Shuddh Desi Romance is, without question, the more accomplished of the two films. Its fine-grained structuring that relies on repetitions, doublings, mirroring and minor variations on major motifs – reminiscent of the work of Korean filmmaker Hong Sang-soo – renders the film very robust. Its use of extra-diegetic talking heads, where characters tell the viewers in direct address what’s going through their head, is never too clever, as it typically is when the device is employed. Actors are capable and personal enough to hold interest even in long takes. More importantly, the film unfolds as a string of fully fleshed-out scenes, instead of vignettes or impressions as is too common nowadays, and this greatly cuts down the possibility of narrative flab.
This, unfortunately, cannot be said of Hunterrr, whose scattershot structuring and juvenile inserts of fake scenes cry frivolity. It’s a film that wears its wide-ranged cinephilia on its sleeve and belongs alongside the movies of Anurag Kashyap (who must hold some sort of record for the amount of second-unit material he uses in his films). The early sequences portraying Mandar’s childhood are vivid and refreshing, but its shuffling of narrative timeline tries to build a dramatic causality where none exists. Few films swing so wildly between honesty and disingenuousness as Hunterrr. A spate of genuine notes lie scattered amidst false ones. The conversations, evidently, have the frankness of lived experience. So does Mandar’s conflicted view of himself as an everyman to be treated ordinarily and a pathological exception to be specially understood. On the other hand, there is a completely unwarranted death that is thrown in simply to add gravity to the flighty proceedings and which is immediately undermined by a cut back to flippancy.

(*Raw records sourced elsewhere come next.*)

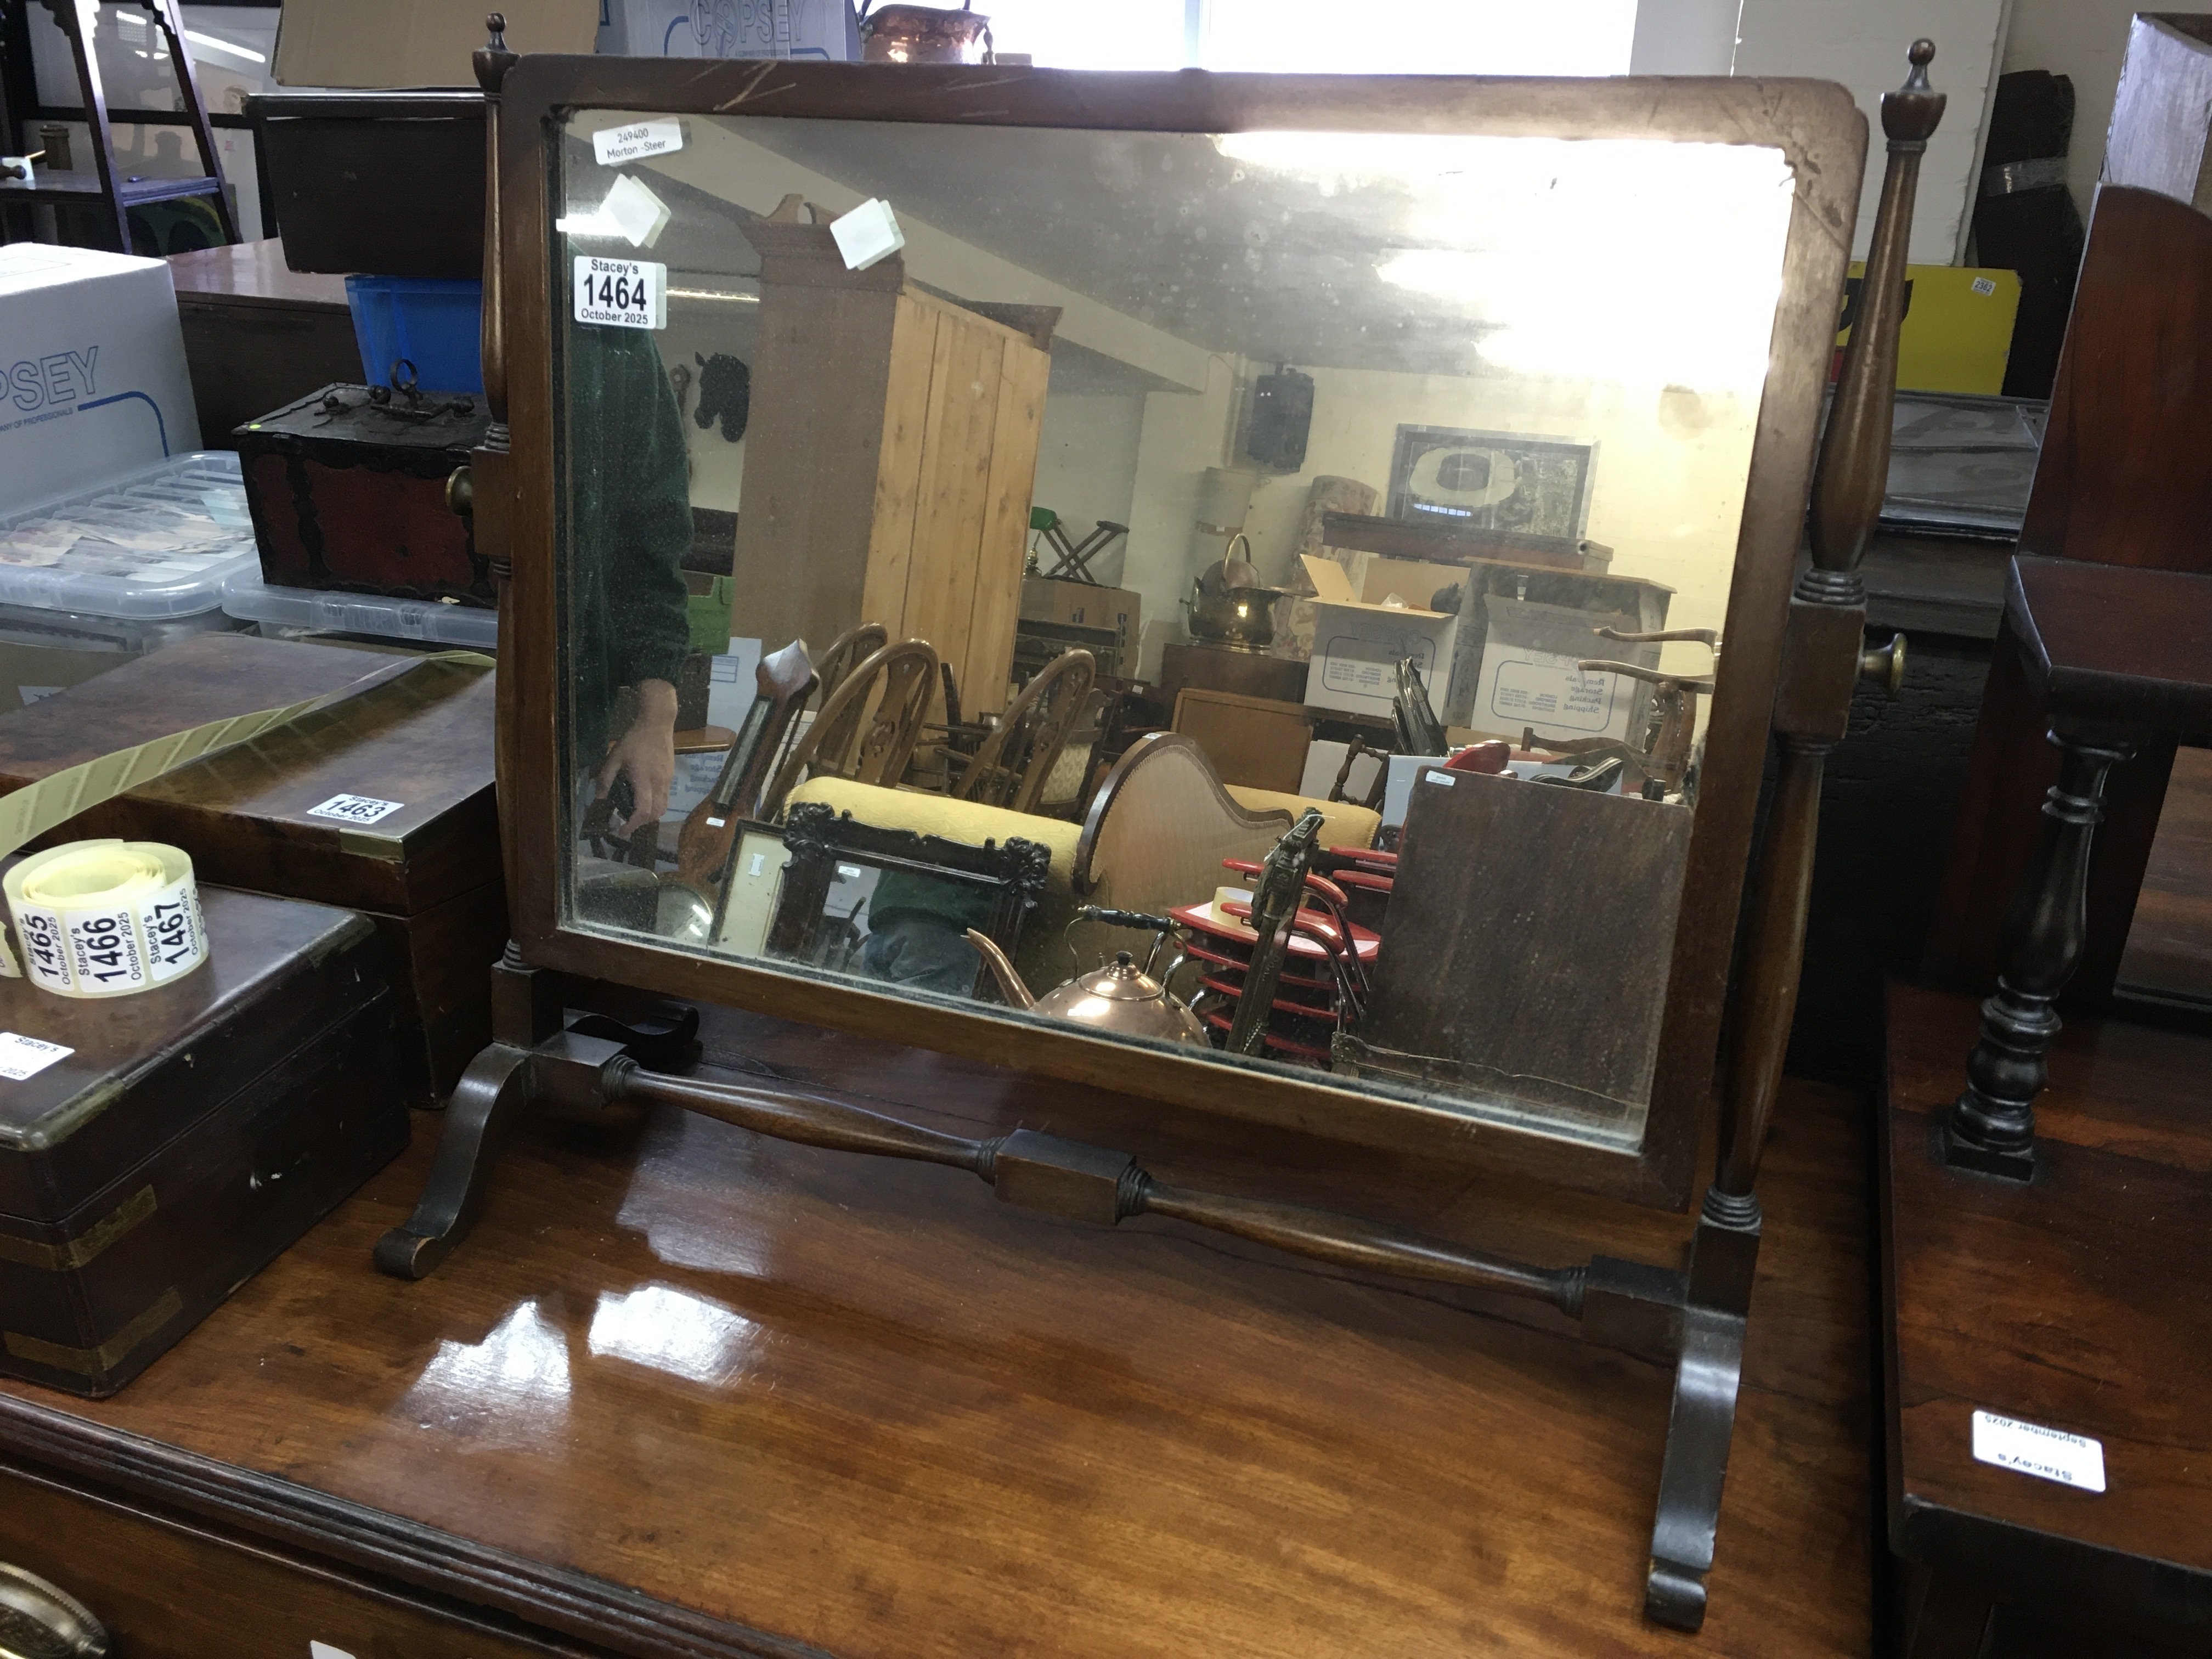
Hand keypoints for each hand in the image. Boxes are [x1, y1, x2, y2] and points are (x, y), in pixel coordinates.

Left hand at [595, 678, 677, 834]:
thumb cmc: (634, 740)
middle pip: (656, 814)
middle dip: (642, 823)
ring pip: (663, 808)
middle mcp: (659, 784)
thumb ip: (606, 779)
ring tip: (636, 814)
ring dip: (650, 816)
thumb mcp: (614, 757)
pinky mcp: (670, 776)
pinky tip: (644, 798)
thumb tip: (599, 798)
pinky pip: (665, 798)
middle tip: (627, 824)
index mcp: (644, 781)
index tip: (621, 830)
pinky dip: (655, 805)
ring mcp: (667, 781)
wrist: (657, 724)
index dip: (632, 824)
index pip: (642, 811)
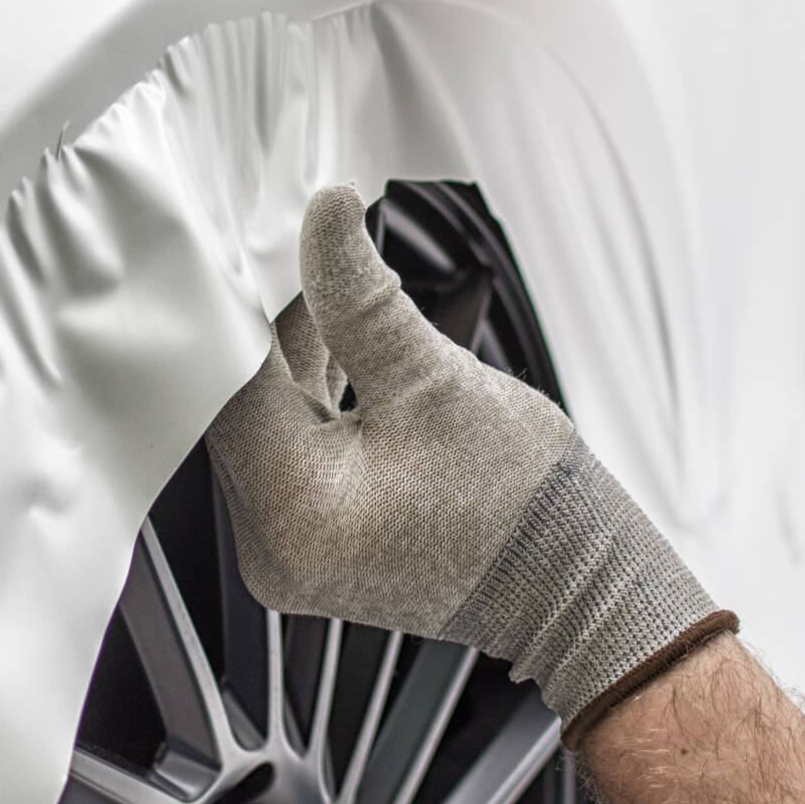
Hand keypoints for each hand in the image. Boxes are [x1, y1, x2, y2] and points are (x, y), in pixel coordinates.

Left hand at [206, 184, 734, 735]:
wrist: (571, 586)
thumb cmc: (519, 505)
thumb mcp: (432, 377)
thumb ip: (359, 295)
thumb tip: (323, 217)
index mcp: (293, 510)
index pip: (233, 379)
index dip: (250, 301)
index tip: (270, 242)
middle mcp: (273, 544)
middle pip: (242, 402)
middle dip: (274, 326)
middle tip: (303, 254)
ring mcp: (289, 550)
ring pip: (266, 419)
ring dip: (297, 357)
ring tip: (335, 296)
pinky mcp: (311, 541)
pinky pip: (291, 449)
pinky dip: (313, 395)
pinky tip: (341, 347)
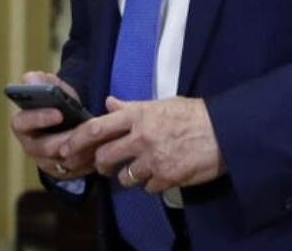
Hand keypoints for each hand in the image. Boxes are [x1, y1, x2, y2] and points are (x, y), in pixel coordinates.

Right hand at [9, 71, 94, 179]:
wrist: (68, 122)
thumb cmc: (56, 103)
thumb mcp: (51, 89)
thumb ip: (42, 82)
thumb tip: (31, 80)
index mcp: (22, 124)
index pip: (22, 122)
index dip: (39, 117)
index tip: (59, 112)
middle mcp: (30, 146)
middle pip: (46, 147)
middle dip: (68, 138)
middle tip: (85, 130)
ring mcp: (45, 162)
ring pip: (65, 161)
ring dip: (83, 150)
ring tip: (99, 138)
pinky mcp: (61, 173)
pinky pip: (77, 171)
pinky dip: (90, 160)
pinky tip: (103, 149)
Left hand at [63, 96, 225, 193]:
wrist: (224, 130)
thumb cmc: (193, 114)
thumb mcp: (160, 104)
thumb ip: (132, 107)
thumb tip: (109, 104)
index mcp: (138, 115)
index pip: (97, 128)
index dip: (77, 140)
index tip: (67, 148)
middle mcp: (141, 136)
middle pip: (104, 157)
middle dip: (101, 164)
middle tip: (106, 165)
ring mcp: (153, 159)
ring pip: (125, 176)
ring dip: (128, 176)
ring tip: (141, 168)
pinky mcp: (167, 177)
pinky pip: (147, 188)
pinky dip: (152, 184)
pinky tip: (162, 174)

That said, the film also contains what must count as one of the most graceful portrayals of romance in all of Hindi cinema, in the affair between Mandar and Jyotsna (Sai Tamhankar), the housewife next door. There is a nobility and tenderness in this segment that is very, very rare to come by in movies. The liaison is, of course, transgressive but is devoid of the cynicism and sleaze that it usually accompanies it. In their relationship, Hunterrr captures an intimacy that can be evident to no one in the world but the two involved. The scene where Jyotsna tries out the saree that Mandar buys for her radiates an image all too familiar of a personality rubbed down and dissolved by the weight of the mundane. When she confronts him for the last time and he tries to convince her, a little too forcefully, that something can be worked out, she tells him “You ran away, but where will I run?”. It’s the one point where Mandar realizes, despite looking eye-to-eye with Jyotsna, the insuperable gulf of tradition and culture that separates the two; a moment so personal that, as Baradwaj Rangan put it once, that you want to look away.